DIRECTIONS: All the data that follows should be repeated exactly, without a single picture.

DATA BLOCK:
↓
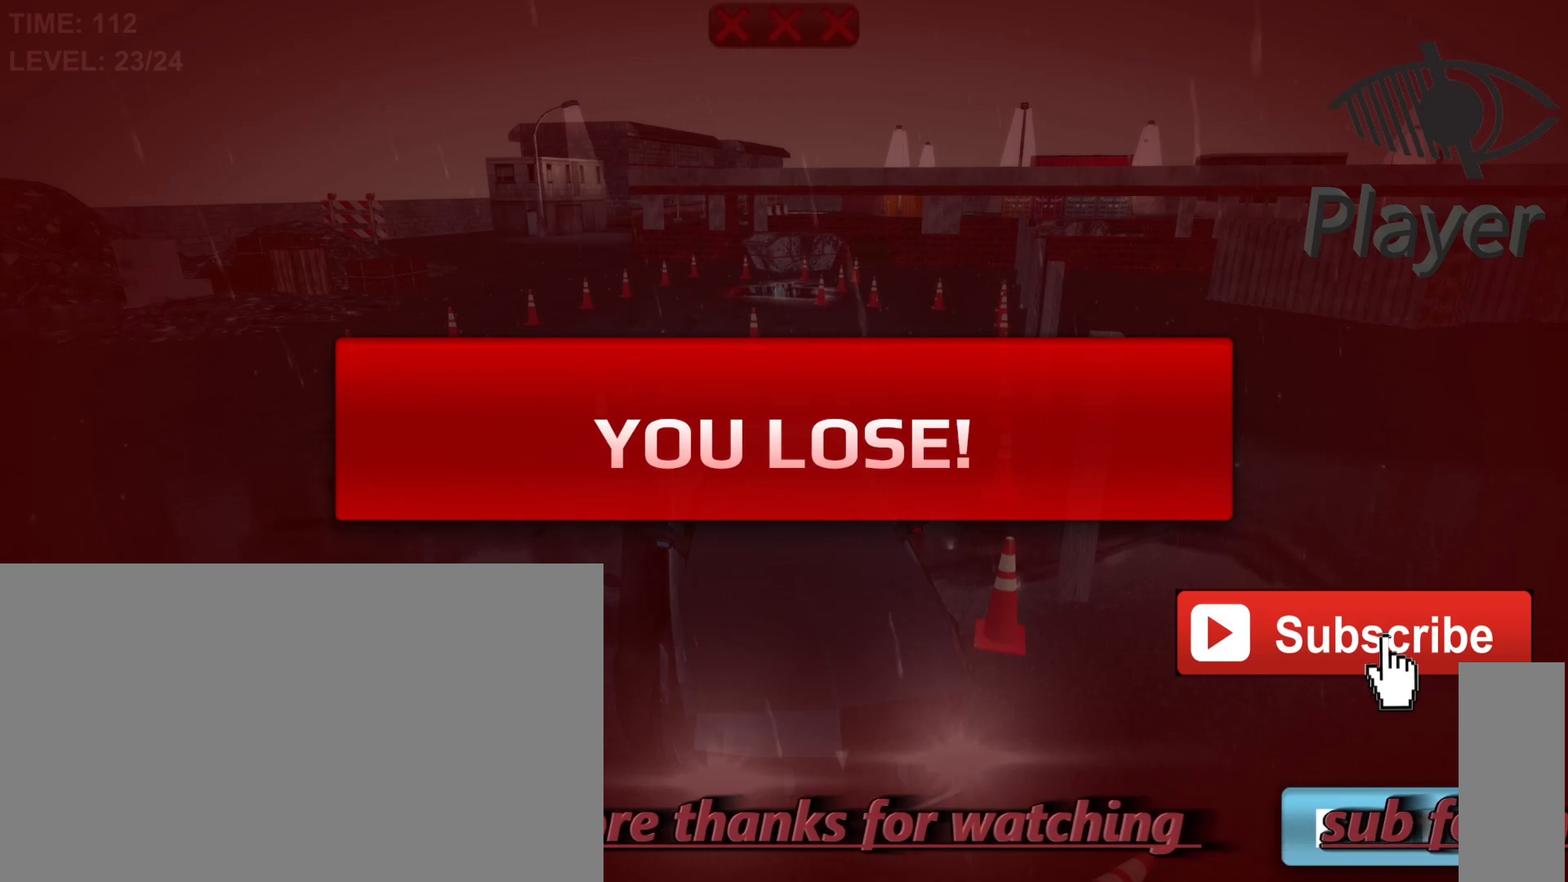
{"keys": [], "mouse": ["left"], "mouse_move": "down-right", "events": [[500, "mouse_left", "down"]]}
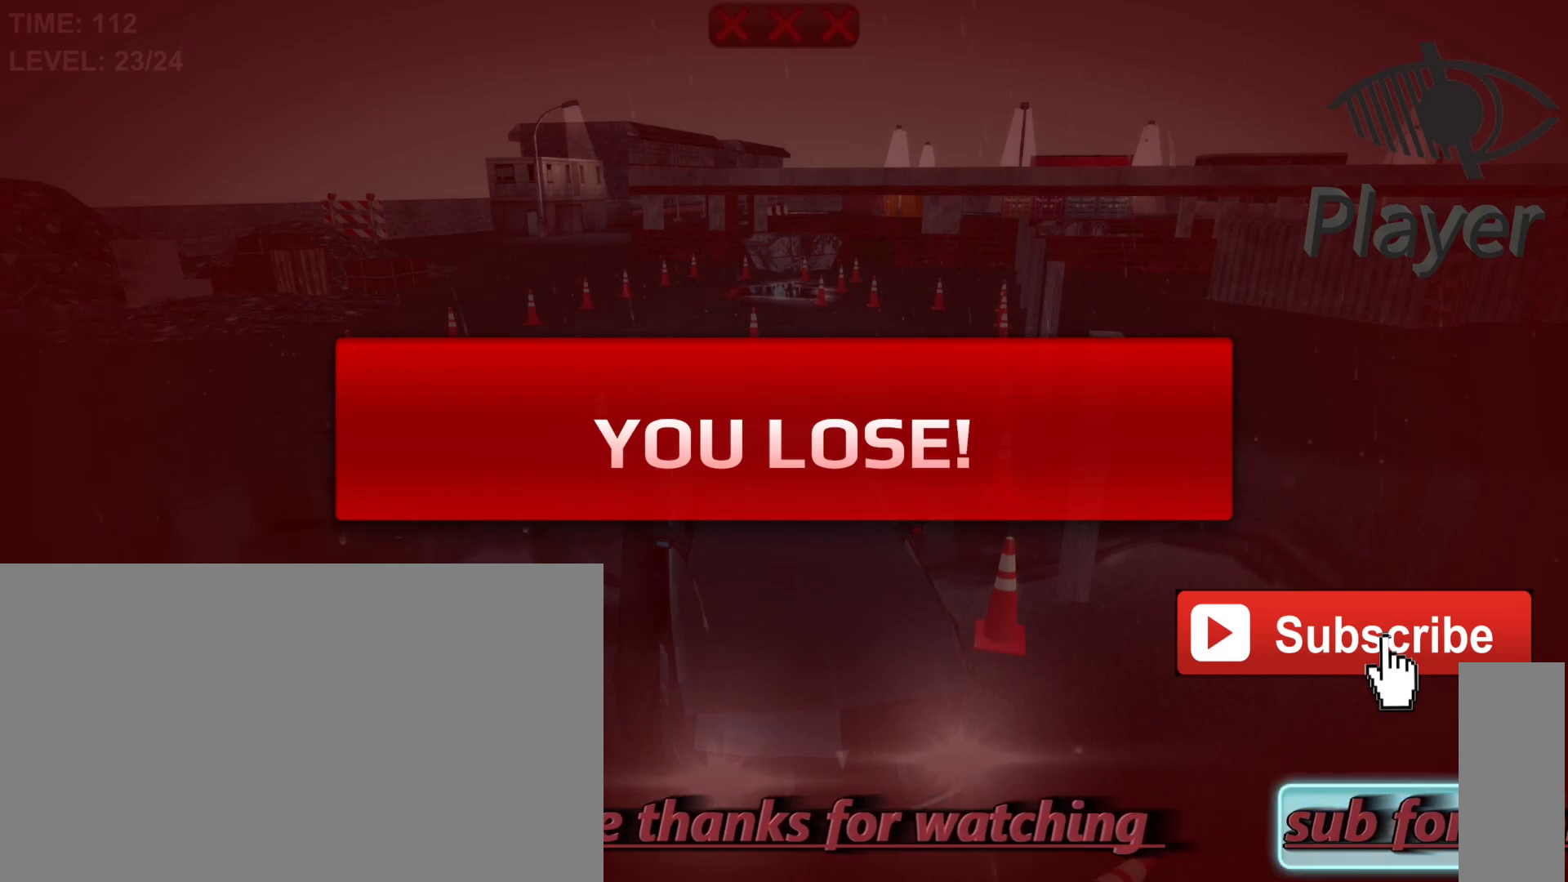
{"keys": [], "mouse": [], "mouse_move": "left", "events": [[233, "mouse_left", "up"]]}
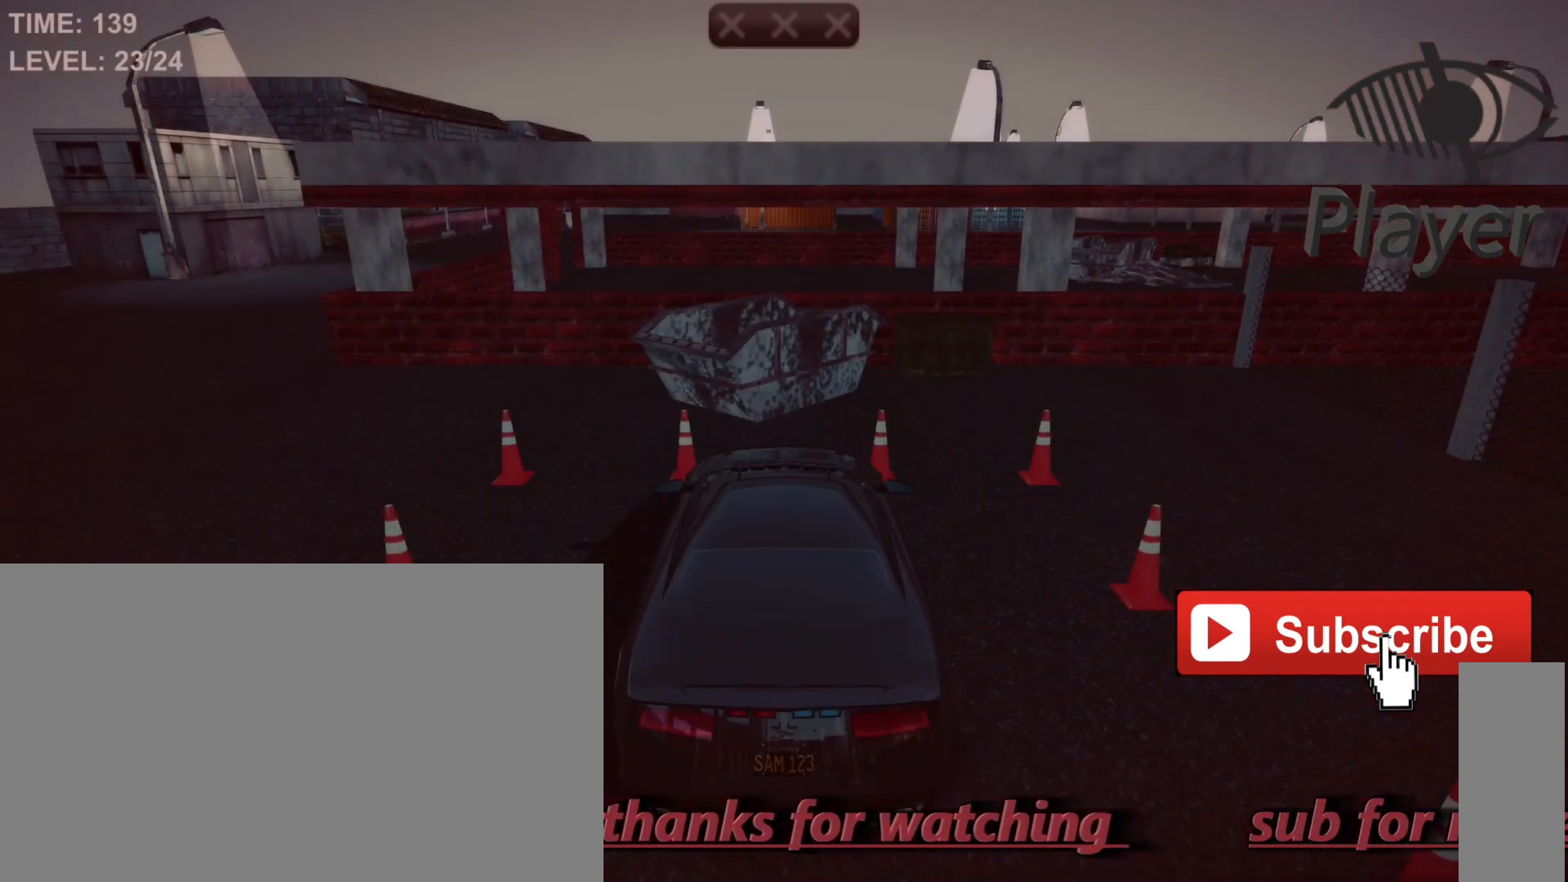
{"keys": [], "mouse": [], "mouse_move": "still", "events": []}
↑
ANSWER TO THE EXERCISE:
{"keys": [], "mouse": ["left"], "mouse_move": "down-right", "events": [[500, "mouse_left", "down"]]}
{"keys": [], "mouse": [], "mouse_move": "left", "events": [[233, "mouse_left", "up"]]}
{"keys": [], "mouse": [], "mouse_move": "still", "events": []}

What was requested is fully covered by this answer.